- [EXERCISE BRIEF]: Pull out every line in the records below that contains the string "True", copying each one unchanged.

- [RECORD SET]:
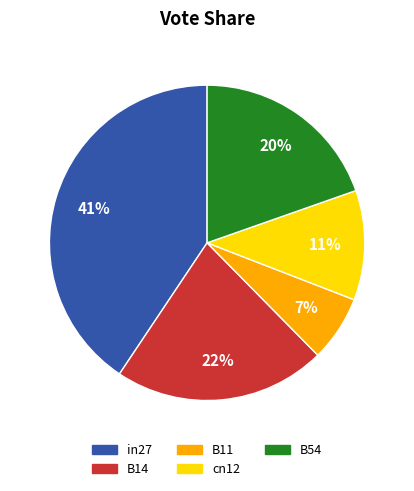

Rank the categories by value from lowest to highest.

B11, cn12, B54, B14, in27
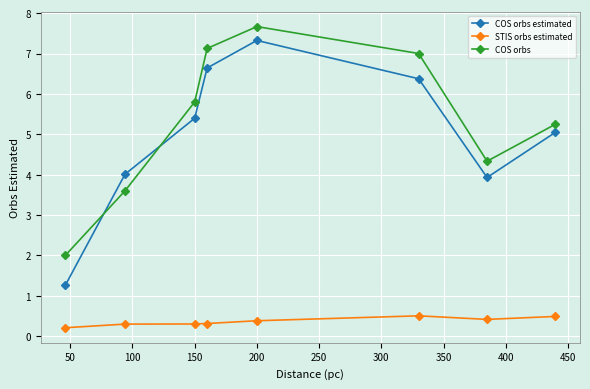

True or false: STIS orbs estimated has more than 0 points higher than both neighbors.

True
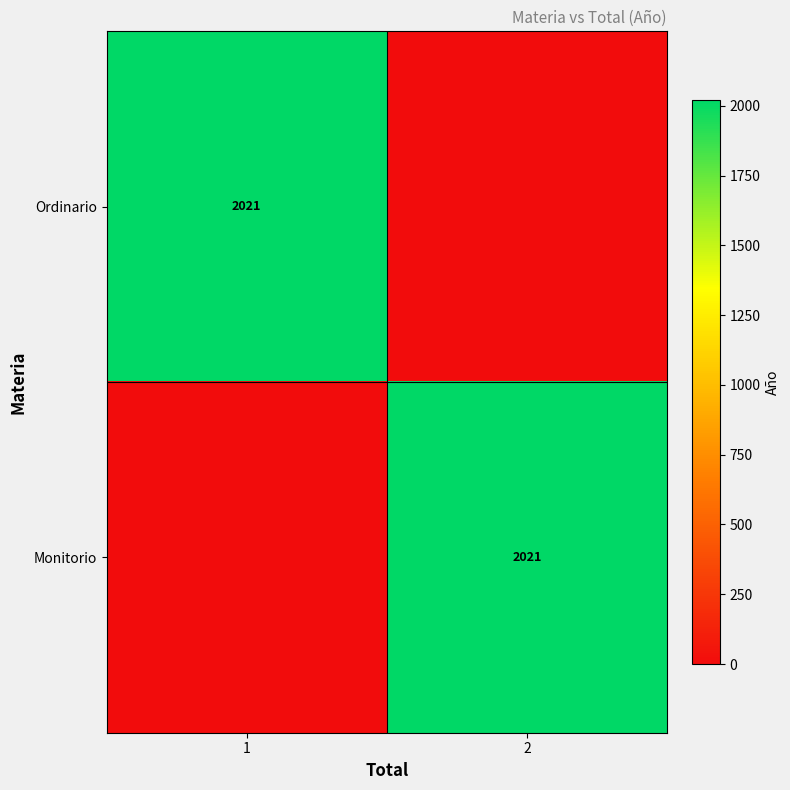

At which category is the sum across all series the highest?

1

- [WRITTEN SOLUTION]:
True or false: STIS orbs estimated has more than 0 points higher than both neighbors.
True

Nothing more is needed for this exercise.